What is expected – Quote exactly and only this range of lines in the data below: the line that holds "focal_35mm: 127" to the line that holds "focal_mm: 6.3", both included.

----- Records for the exercise

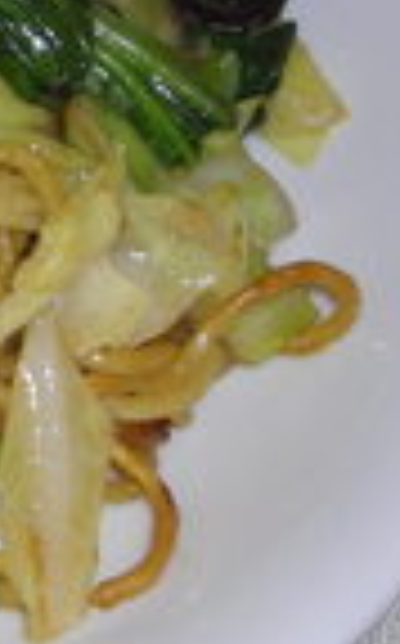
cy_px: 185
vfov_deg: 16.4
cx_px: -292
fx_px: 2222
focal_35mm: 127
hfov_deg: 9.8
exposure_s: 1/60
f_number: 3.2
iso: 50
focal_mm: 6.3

----------
----- Records for the exercise

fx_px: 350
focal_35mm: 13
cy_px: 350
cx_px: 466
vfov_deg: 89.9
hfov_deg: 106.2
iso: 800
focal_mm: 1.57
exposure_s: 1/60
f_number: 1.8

----------

Task solution –
focal_35mm: 127
hfov_deg: 9.8
exposure_s: 1/60
f_number: 3.2
iso: 50
focal_mm: 6.3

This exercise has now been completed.